第56話 vs『魔女』メフィスト①

 黒アリスに変身した悟は、チェシャ猫を召喚。その背中に乗り、大急ぎで校庭へ駆けた。

 幸い襲撃者達はその場から動いておらず、到着した悟達の姿を見つけると、嬉しそうに笑みを浮かべた。



「ねえ、やっぱり私の勘が正しかったでしょ? 黒アリスちゃんが最初に現れたこの学校に、こうやって襲撃を仕掛ければ必ず来るって」

「偶には当たりますねえ。貴女の勘は。それにしても、噂の黒アリスの契約妖精が、あの『契約者殺し』の黒兎でしたか」



 悟の耳に襲撃者達の話し合う声が届く。後ろの魔獣達に視線をやれば、その目には何も浮かんでいない。そして悟には似たようなものを最近見ている。
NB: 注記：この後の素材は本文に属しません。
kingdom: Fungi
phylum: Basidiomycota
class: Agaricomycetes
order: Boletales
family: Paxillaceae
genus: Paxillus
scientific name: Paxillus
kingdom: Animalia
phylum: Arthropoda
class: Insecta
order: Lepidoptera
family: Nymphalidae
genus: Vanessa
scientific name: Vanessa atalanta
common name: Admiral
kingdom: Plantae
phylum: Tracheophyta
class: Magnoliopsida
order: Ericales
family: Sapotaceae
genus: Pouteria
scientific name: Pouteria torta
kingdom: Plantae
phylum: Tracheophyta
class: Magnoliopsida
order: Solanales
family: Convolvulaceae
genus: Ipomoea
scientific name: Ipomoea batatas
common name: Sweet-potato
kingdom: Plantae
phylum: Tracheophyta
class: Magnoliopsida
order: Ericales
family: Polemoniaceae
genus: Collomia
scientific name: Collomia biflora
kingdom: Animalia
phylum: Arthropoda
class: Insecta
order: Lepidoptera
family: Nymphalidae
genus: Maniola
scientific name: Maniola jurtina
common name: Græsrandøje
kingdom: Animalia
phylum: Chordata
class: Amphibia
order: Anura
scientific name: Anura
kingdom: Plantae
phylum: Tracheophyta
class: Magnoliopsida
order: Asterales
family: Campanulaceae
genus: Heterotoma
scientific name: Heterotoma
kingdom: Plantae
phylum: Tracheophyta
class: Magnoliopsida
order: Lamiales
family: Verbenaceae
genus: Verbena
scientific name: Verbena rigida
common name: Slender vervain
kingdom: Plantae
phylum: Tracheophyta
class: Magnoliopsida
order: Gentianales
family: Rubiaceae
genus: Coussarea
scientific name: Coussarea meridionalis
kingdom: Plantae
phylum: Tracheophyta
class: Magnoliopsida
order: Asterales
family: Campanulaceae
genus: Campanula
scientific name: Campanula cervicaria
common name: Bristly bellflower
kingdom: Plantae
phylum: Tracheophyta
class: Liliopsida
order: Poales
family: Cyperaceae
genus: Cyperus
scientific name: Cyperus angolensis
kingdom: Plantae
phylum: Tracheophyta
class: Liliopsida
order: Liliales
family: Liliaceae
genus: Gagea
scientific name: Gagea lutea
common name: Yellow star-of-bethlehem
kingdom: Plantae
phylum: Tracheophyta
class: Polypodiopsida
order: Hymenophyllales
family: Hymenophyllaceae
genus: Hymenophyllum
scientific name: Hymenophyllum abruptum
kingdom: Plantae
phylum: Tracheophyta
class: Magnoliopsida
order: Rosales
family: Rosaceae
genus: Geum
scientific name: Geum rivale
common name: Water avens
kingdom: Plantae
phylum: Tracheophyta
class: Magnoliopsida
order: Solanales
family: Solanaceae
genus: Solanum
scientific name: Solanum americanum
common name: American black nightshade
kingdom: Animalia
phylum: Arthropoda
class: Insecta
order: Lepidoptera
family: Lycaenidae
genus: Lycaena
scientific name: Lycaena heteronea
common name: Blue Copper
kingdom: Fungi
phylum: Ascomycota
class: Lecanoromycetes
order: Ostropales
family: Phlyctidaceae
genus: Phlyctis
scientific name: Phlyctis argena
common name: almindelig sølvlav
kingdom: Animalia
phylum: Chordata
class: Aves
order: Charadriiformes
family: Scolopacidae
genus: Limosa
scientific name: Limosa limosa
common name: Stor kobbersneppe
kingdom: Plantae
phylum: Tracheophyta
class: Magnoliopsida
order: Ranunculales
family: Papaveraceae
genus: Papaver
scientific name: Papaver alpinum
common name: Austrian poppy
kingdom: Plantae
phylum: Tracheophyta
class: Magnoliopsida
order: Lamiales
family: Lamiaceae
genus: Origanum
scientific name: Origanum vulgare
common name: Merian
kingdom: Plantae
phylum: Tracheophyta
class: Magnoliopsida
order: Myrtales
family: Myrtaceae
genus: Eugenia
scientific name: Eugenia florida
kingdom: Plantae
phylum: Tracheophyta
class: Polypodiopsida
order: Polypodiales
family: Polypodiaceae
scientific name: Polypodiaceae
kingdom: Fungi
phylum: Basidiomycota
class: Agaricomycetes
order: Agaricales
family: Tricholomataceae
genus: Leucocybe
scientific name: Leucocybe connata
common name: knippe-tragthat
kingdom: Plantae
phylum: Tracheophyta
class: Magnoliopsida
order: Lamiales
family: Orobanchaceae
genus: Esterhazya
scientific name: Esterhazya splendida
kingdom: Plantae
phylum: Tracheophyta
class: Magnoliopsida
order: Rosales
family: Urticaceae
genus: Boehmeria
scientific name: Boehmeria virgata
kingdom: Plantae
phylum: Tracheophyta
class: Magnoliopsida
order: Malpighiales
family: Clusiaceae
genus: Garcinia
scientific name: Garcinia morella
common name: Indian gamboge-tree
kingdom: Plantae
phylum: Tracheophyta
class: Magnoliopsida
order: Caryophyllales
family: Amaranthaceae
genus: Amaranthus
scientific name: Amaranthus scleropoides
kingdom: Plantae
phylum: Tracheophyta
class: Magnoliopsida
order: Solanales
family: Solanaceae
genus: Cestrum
 洗脳されていた時のエリザと同様のものである。予想が正しければ、あの『魔女』の背後にいる魔獣達は完全に支配下にあるのだろう。

 その数は十七体。悟が感覚的に感じ取れる範囲では、魔獣の強さ――討伐難易度はおおよそB〜C程度。連戦になると厳しいものになるが、チェシャ猫であれば十分に対処可能である。



(問題は――)



 メフィスト自身の戦闘能力が不明な点である。取り巻きの魔獣の対処をチェシャ猫に一任しようとすると、悟一人でメフィストを相手にしないといけない。

 現状ジャバウォックの『腕』が使えず、切れる手札はトランプ兵のみ。どう行動すべきか。

 そう思考を悟が巡らしていると、メフィストが話しかけてくる。



「――ああ、ようやく会えて嬉しいわ。ご存知かもしれないけど、私の名前はメフィスト。今日は貴女を迎えに来たのよ? 黒アリスちゃん。さあ、『一緒に行きましょう』」



 メフィストの声は悟の脳髄の奥にまで響き、彼女の言葉は絶対に正しい。そう思い込みそうになるも、悟は自力で正気を保つ。



「――アリス! 大丈夫なんだな!?」

「うん、この程度なら問題ないよ。黒兎。幸いもっとキツい精神操作系の魔法が使える人? が僕の知り合いにいるからね」



 心配ないと黒兎に告げる悟に、メフィストは軽く驚いた様子を見せる。



「あらら。私程度の魔法じゃ効きが悪いわね。しかもその発言からすると、この前の事件のことを人々の記憶から消したのも貴女達みたいねぇ」

「そっちこそ。エリザ――他の『魔女』を洗脳したのは、君か。あの人は僕の知り合いだったんだよ。ちょうどお礼参りに行きたいと思ってた所なんだ。君から来てくれて嬉しいよ」

「そんなに熱いプロポーズは照れるわねぇ。貴女は良い『玩具』になってくれそうだし、遊んであげるわ。まずは小手調べ。さあ、行きなさい」



 パチン、と。メフィストは両手を叩くと、洗脳された魔獣達が悟目指して飛びかかってきた。



「――黒兎! 結界魔法は張らなくても、メフィストと魔獣は僕が引き受けるから! あっちが契約している悪魔の相手をお願い!」

「……だが、それではアリスの負担が……」

「僕のことは気にしなくていいから! 昔からの知り合いなんだよね。さっきからずっと、あの悪魔の方を見てたよ……黒兎。時間がもうないから、頼んだよ!」

「ま、待つんだな――」



 言いたいことだけを早口で言い切った悟は、黒兎の体を掴むと魔獣の群れに巻き込まれないように、上空へと投げ飛ばす。そして魔獣の攻撃を避ける為に、チェシャ猫に指示を出す。



「――チェシャ猫! 全速力で回避!」

「Nyaaaa!」



 ――こうして、二人の『魔女』による闘い。その前哨戦が開始された。





「――メフィスト。貴女のことだから、大丈夫だと思いますが、少しだけ離れますよ」

「ん? 別に構わないけど……あー、前に言ってたわね。あの黒兎さんが知り合いだって。私は黒兎さんの方には興味はないし、行ってくれば?」

「感謝しますよ」



 断りをメフィストに告げた契約悪魔であるビルは、彼女の肩から飛び降りて、因縁の相手の元へ向かう。――愛しき『主人』を裏切った、憎き妖精の首を刎ねる為に。



 ――『魔女』二人による闘いの傍ら、悪魔と妖精の戦闘も始まろうとしていた。